### Document extract
-=-=-=-=-

It would probably be best to create packages using cyclone-bootstrap since everything can be built using existing tooling (gcc, make, etc). And only the single source repository is needed.

Does that help?

nmeum commented 3 years ago

The problem is that the compiler depends heavily on code in the libraries, as well as cyclone.scm. So we have to bootstrap just about the whole system regardless.

I am aware of that, I don't want to abolish cyclone-bootstrap. I just think after cyclone.scm is bootstrapped (e.g. using cyclone-bootstrap) it should be possible to use it to compile the rest of the codebase (libraries, icyc, …) e.g.:

diff --git a/Makefile b/Makefile
index 8363acf6..0b128012 100644
--- a/Makefile
+++ b/Makefile
@@ -4,8 +4,10 @@

 include Makefile.config

+CYCLONE_SYSTEM = cyclone -A .
+CYCLONE_LOCAL = ./cyclone -A . -COPT '-Iinclude' -CLNK '-L.'
+
 # Commands
-CYCLONE = cyclone -A .
 CCOMP = $(CC) $(CFLAGS)
 INDENT_CMD = indent -linux -l80 -i2 -nut

@@ -146,12 +148,12 @@ doc :
 .PHONY: clean full bench bootstrap tags indent debug test doc

 game-of-life :
    cd $(EXAMPLE_DIR)/game-of-life ; $(MAKE)
@@ -162,13 +164,13 @@ hello-library/hello :
 libs : $(COBJECTS)

 $(COBJECTS) : %.o: %.sld
-   $(CYCLONE) $<
+   $(CYCLONE_LOCAL) $<

 cyclone : cyclone.scm $(CYC_RT_LIB) $(CYC_BN_LIB)
-   $(CYCLONE) cyclone.scm
+   $(CYCLONE_SYSTEM) cyclone.scm

 icyc : icyc.scm $(CYC_RT_LIB) $(CYC_BN_LIB)
-   $(CYCLONE) $<
+   $(CYCLONE_LOCAL) $<

 $(CYC_RT_LIB) : $(CFILES) $(HEADERS) $(CYC_BN_LIB)

So for example if you take the latest from bootstrap you will pick up the fix for #473.

It would probably be best to create packages using cyclone-bootstrap since everything can be built using existing tooling (gcc, make, etc). And only the single source repository is needed.

Sure, but cherry-picking/backporting changes from the cyclone-bootstrap repository would boil down to including diffs for autogenerated C code as part of the Alpine package recipe which is a bit iffy. As such, I actually think it's preferable to have a cyclone-bootstrap package and the use that to bootstrap the cyclone code in this repository and ship that in a separate package.

justinethier commented 3 years ago

Regarding the makefile, I see what you are saying. Let me see about setting something up.

-=-=-=-=-

### Saved entries
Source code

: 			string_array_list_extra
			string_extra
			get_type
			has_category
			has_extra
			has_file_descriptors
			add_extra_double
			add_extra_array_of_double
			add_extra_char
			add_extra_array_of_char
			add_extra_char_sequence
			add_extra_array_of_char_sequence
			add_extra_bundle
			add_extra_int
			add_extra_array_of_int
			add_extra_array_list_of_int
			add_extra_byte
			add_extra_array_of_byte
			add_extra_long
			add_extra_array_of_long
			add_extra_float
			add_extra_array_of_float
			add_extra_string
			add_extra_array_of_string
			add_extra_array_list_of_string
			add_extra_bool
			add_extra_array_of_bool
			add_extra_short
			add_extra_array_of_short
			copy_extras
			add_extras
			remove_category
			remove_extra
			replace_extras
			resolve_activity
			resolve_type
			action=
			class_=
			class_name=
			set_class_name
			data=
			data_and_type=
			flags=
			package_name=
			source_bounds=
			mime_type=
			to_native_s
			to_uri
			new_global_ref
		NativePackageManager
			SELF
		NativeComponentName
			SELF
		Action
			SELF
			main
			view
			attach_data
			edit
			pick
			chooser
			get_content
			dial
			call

-=-=-=-=-

Write what comes next in the discussion about bootstrapping and packaging Cyclone, starting after its last line.

Sure, but cherry-picking/backporting changes from the cyclone-bootstrap repository would boil down to including diffs for autogenerated C code as part of the Alpine package recipe which is a bit iffy. As such, I actually think it's preferable to have a cyclone-bootstrap package and the use that to bootstrap the cyclone code in this repository and ship that in a separate package.

Apologies for not being more familiar with your distro. How bleeding edge is Alpine? Wouldn't it make more sense to create packages based on official releases of Cyclone rather than diffs? For example, I am going to release 0.32.0 soon which will include the fix for #473. At that point is it still necessary for you to include diffs? Or are there other things that you need to customize for Alpine?

Which brings up another off-topic point - how are you handling stack size? Because Alpine's default 128 KB thread stack size is much lower than the 500 KB that Cyclone uses out of the box. Maybe this hasn't been a problem for single-threaded Cyclone programs since the main process has 8 MB of stack space.

justinethier commented 3 years ago

Regarding stack size, I am thinking about setting up a makefile-based build option to control using pthread_attr_setstacksize to set a sufficiently-large stack size for Cyclone threads. Do you have any concerns/comments on that solution?

nmeum commented 3 years ago

Regarding the makefile, I see what you are saying. Let me see about setting something up.

Keep in mind though that this may require some tinkering with Makefile prerequisite in order to work properly, see my original post.

How bleeding edge is Alpine?

We have a rolling release variant called Alpine Linux Edge which is used for development and everything 6 months we make a new stable release of Alpine.

Wouldn't it make more sense to create packages based on official releases of Cyclone rather than diffs?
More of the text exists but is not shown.